A critical link to the Florida Wildlife Corridor
To the northwest, the Cypress Creek floodplain area, a big series of preserves that run into Pasco County. To the east, running up the Hillsborough River to the Green Swamp, is contiguous conservation land along the river. Mounger says that ultimately leads to what’s known as the Florida Wildlife corridor.
“So this is sort of an arm of that,” Mounger said. “If you lose this piece, you effectively sever the Cypress Creek floodplain and Pasco County from that whole corridor.”
Severing the corridor could have major implications for the wildlife that moves up and down the state. Wildlife like the preserve’s many river otters, one of the floodplain species that use uplands to move between territories. Encroachment from development has left traveling otters dead on busy nearby roadways.
River otters found dead on roads
“They like to travel over land,” Mounger said. “And so you often find them dead by Bruce B. Downs, or you find them dead on here on Fletcher. Because they don’t like to travel in the waterway itself.”

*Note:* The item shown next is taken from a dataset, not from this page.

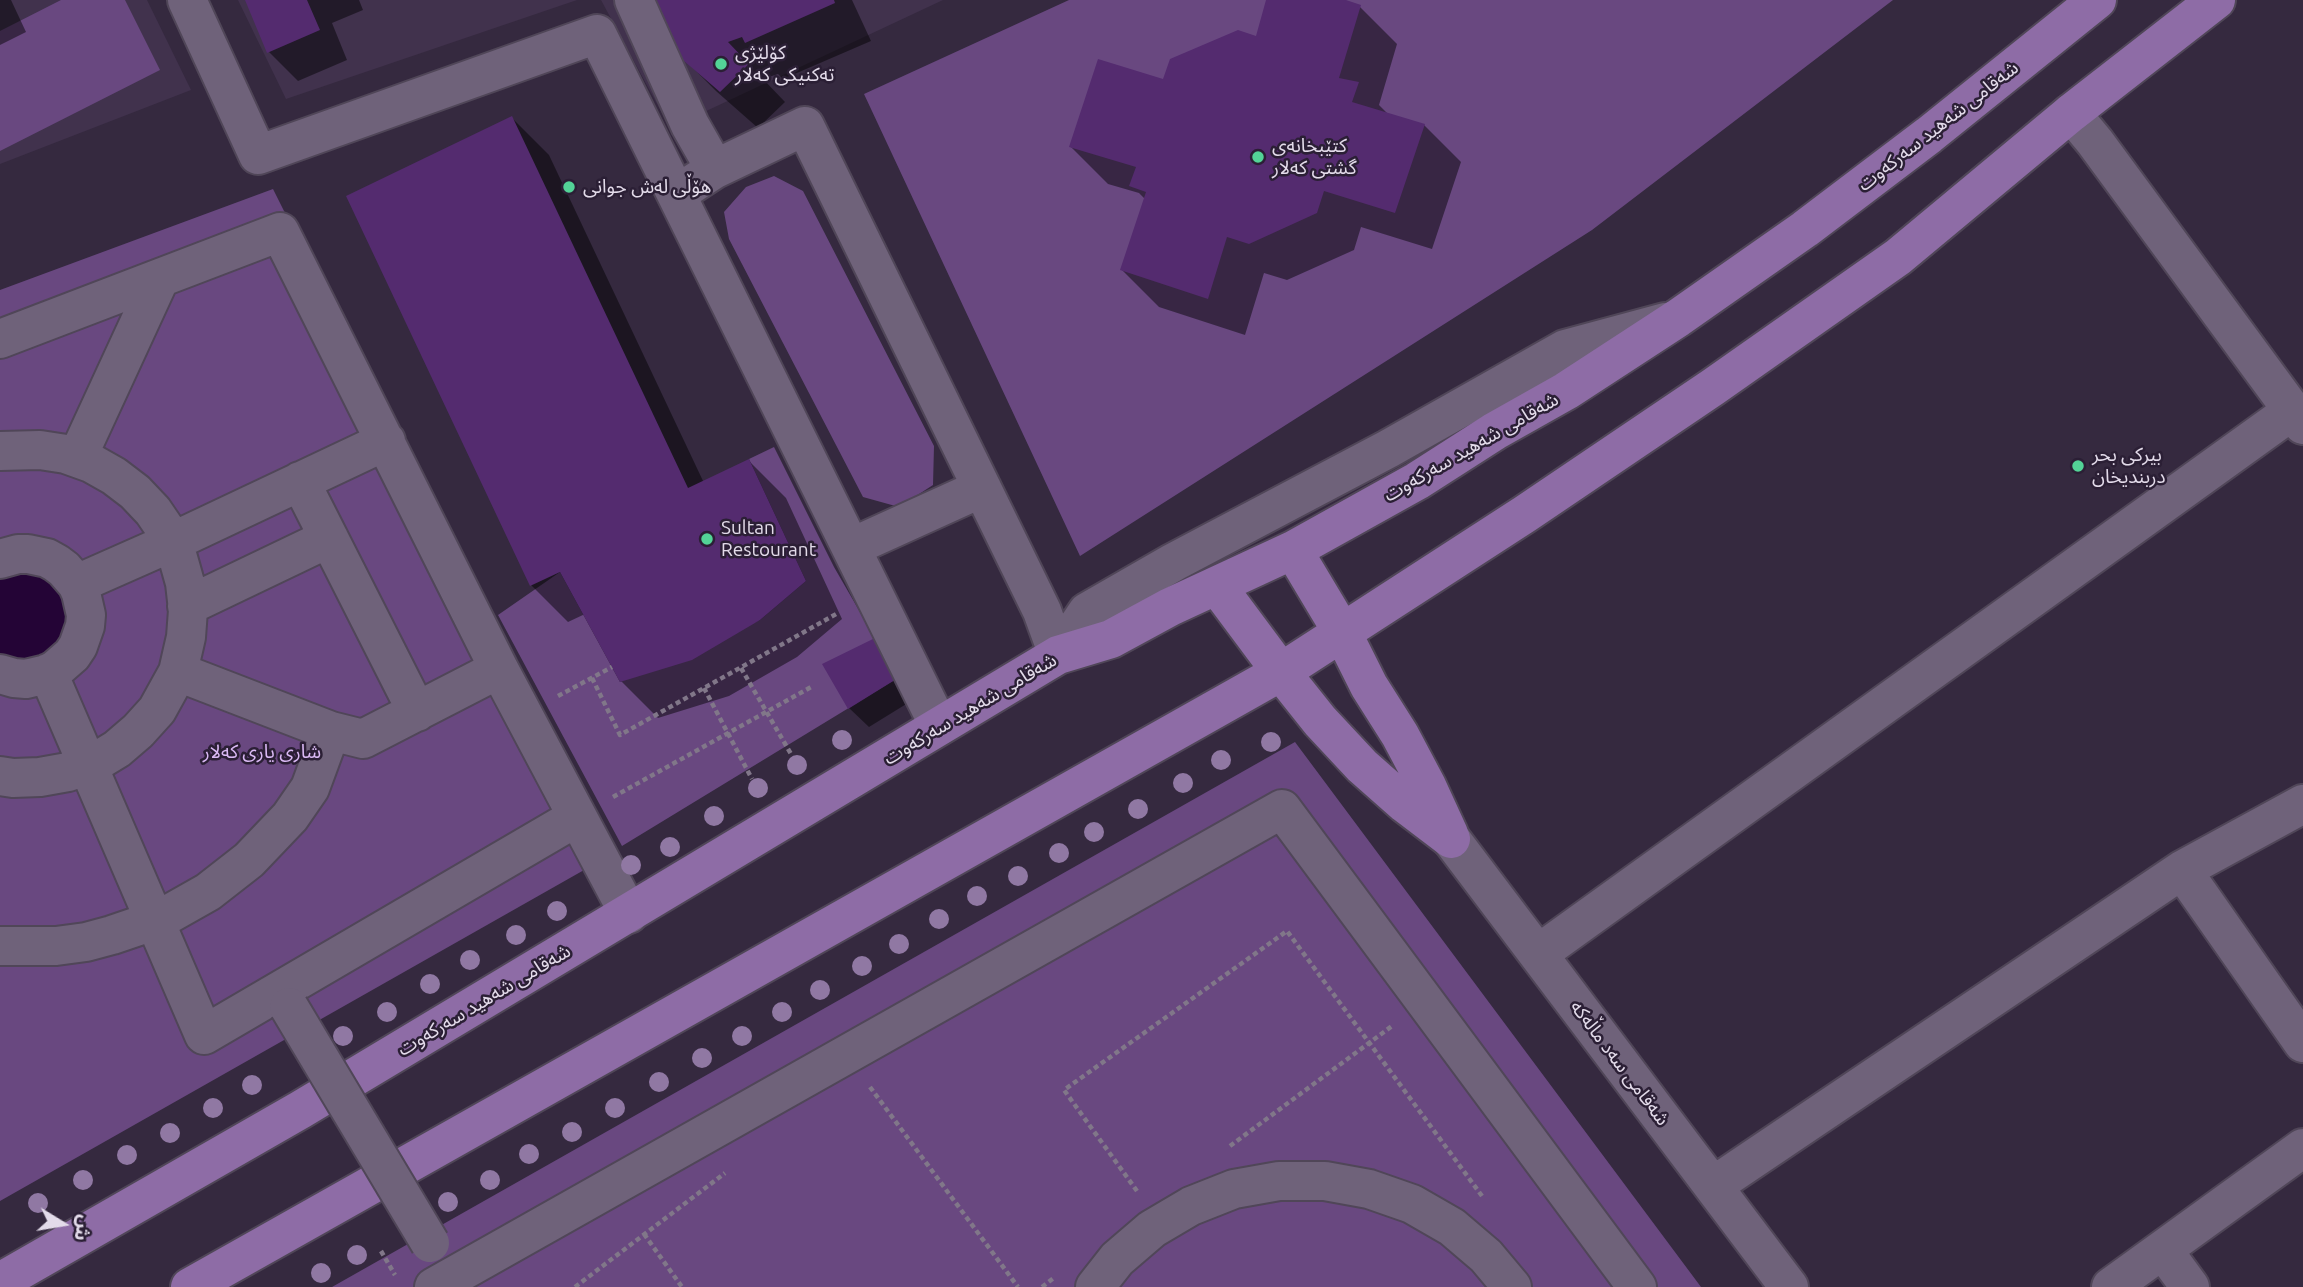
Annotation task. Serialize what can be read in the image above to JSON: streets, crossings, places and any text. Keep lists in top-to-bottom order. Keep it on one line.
{"streets":{"main road":["شەقامی شەهید سەرکەوت"],"street":["شەقامی سەد ماڵەکە"]},"parks":["شاری یاری کەلار"],"places":["کۆلێژی تەکنیکی کەلار","کتێبخانەی گشتی کەلار","هۆڵی لەش جوانی","بيركى بحر دربنديخان","Sultan Restourant"],"north":"right"}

The Hillsborough River is Tampa’s primary drinking water source. Before water reaches the river, much of it is filtered through the preserve’s floodplain. Making the USF Forest Preserve a critical link in Tampa Bay’s watershed.
“This springy vegetation that we’re standing on is capturing carbon, but it’s also capturing pollutants,” Mounger said. “So it’s very vital that these wetlands remain here in order to keep our drinking water.”
Two months ago, a discovery was made down here in the muck and mire. Ghost pipes, ephemeral white and reddish plant blooms that come and go quickly, were found for the first time on the preserve.
“Those russula, they’re attached to the root system of these oaks,” Mounger said. “And then yes, there’s this parasitic plant known as ghosts pipes that tricks the mushrooms into thinking that it’s in a relationship and then just steals nutrients from it. And they’re a beautiful and peculiar little plant.”
And Mounger says, there’s so much more to be discovered in this distinct and threatened environment. That’s why she and others are working to secure a conservation easement.
“A lot of discoveries still being made,” Mounger said. “There’s still a lot of valuable research that can be conducted out here. It has so so much value beyond just being real estate.”